Having poor conversational skills is the root cause of many misunderstandings at work. It leads to wasted time in meetings, and contributes to disengagement. I see this in workplaces: leaders don’t say what they mean, or they embellish; they don’t get to their point clearly.
It’s one of the reasons managers avoid difficult performance reviews and feedback — their language and conversations skills are lacking. When trying to have any kind of meaningful discussion that involves human performance, we’re afraid of the strong emotions that lie beneath. We’re not sure we’ll know what to say.
In the work I do with leaders in organizations, I find people are rarely succinct or precise with their language. People take much longer than necessary to express their ideas. Consequently, listeners tend to let their minds wander, often formulating their own stories in their heads. The “conversation” then becomes a series of monologues rather than any meaningful flow and exchange between people.
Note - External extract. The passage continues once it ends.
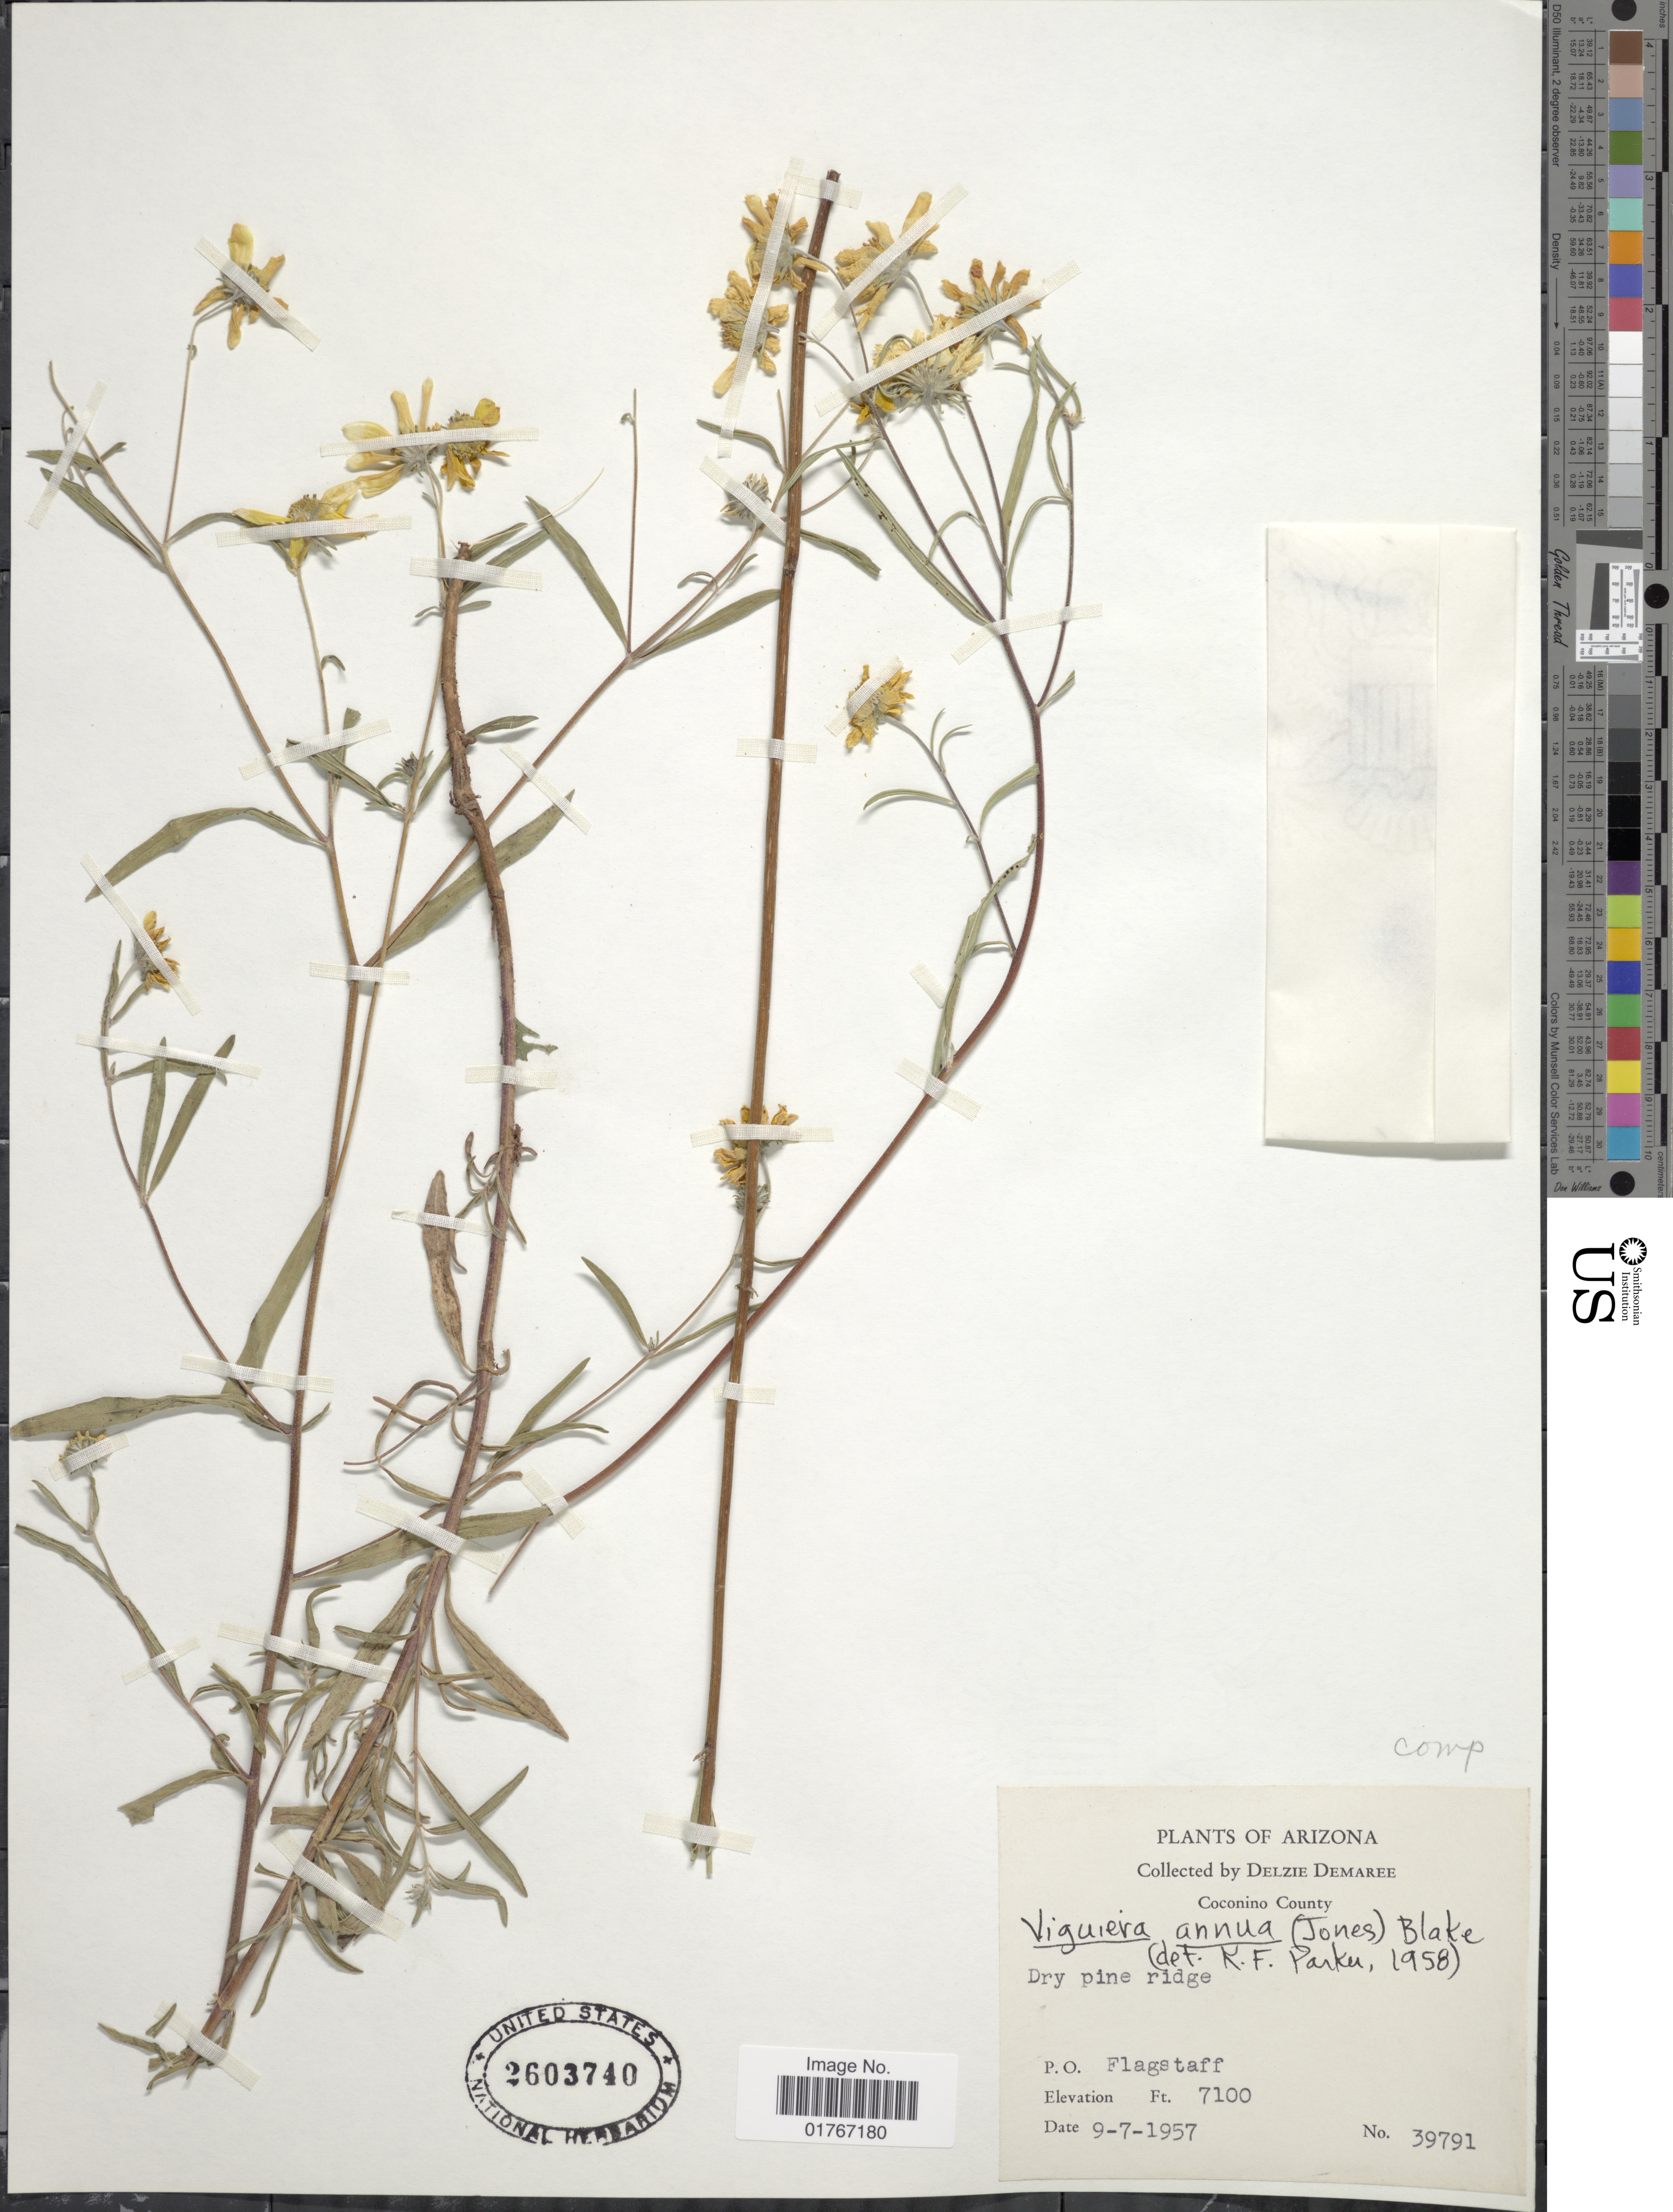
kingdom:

We speak on average at 100 words per minute, but we think faster, about 600 words per minute. This is why leaders must first capture and then keep people’s attention. And do so in a focused way, getting to the point directly so the other person’s mind doesn’t wander off.
Being succinct provides the listener bite-sized pieces of information to process. If your sentences are embellished, with complex side-comments, you are providing rabbit holes and distractions to your main point.
Our working memories can only hold seven things at a time. When people listen to you, they are mentally finding connections in their own minds to what you are saying. Given how complex our brains are, the more succinctly we can describe our thoughts to others, the more chance these connections can occur.
Adult learning occurs when we create new connections to what we already know. So if you’re trying to have a coaching conversation with a valued staff person, you want the person to be able to generate maps in their own mind about what you are saying and give them time to compare these to their existing maps, so that they might make connections between the two.
Being succinct and specific gives both the speaker and the listener time and energy to go deeper into topics, or to move to a new issue. It requires the speaker to be really clear about what they want to say. It requires asking many questions. When I’m coaching executives, they often know what they want to say, but lack succinct language to say it. It’s a big reason to work with a coach.